§ **TASK TO COMPLETE**
Please print the passage from the study text below, starting at "In this retrospective" and ending at "at follow up.".

This is the first large retrospective study, which shows that operative treatment of FFP type II, III and IV provides low mortality. Notwithstanding the above, the study has several limitations. The retrospective nature involves lack of information in a minority of patients. We only could collect data from three time points: admission, discharge and survey. There were no control visits between discharge and survey. Follow up times were different for all patients and not all of them were able to participate in the survey. The lower age and the lower rate of dementia in the operated group may have influenced mortality rate. Several surgical techniques of stabilization were used and a comparison between the methods was not performed. Long-term follow up studies of elderly persons are difficult because of their enhanced mortality. Prospective studies will shed better light on the characterictics of FFP and their optimal treatment. A multicenter prospective observational study under our guidance has been set up with this goal.

Conclusion

In this retrospective study, operative treatment of FFP type II, III and IV was connected with low mortality. Overall mortality was independent of the FFP classification. Patients with FFP were elderly persons and had several comorbidities. The decision to treat them operatively should be taken after careful consideration. Surgical treatment induces a longer LoS and higher in-hospital complication. In the early postoperative phase, operatively treated patients are less mobile and less independent than the non-operative group. At follow up, SF-8 PCS, SF-8 MCS, PMS and NRS did not differ between the groups. The data shows that operative treatment of FFP with involvement of the posterior pelvis is associated with serious early postoperative hazards. Nevertheless, mortality is low and patients obtain moderate functional results at follow up.

Acknowledgments

We sincerely thank Mrs. Kirsten Schuelke for meticulous data collection.

Data Availability

All relevant data are within the manuscript.

§ **DATA SEGMENT**
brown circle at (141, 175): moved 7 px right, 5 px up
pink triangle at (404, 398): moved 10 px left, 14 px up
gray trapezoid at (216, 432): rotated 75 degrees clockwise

§ **OUTPUT FOR THIS TASK**
In this retrospective study, operative treatment of FFP type II, III and IV was connected with low mortality. Overall mortality was independent of the FFP classification. Patients with FFP were elderly persons and had several comorbidities. The decision to treat them operatively should be taken after careful consideration. Surgical treatment induces a longer LoS and higher in-hospital complication. In the early postoperative phase, operatively treated patients are less mobile and less independent than the non-operative group. At follow up, SF-8 PCS, SF-8 MCS, PMS and NRS did not differ between the groups. The data shows that operative treatment of FFP with involvement of the posterior pelvis is associated with serious early postoperative hazards. Nevertheless, mortality is low and patients obtain moderate functional results at follow up.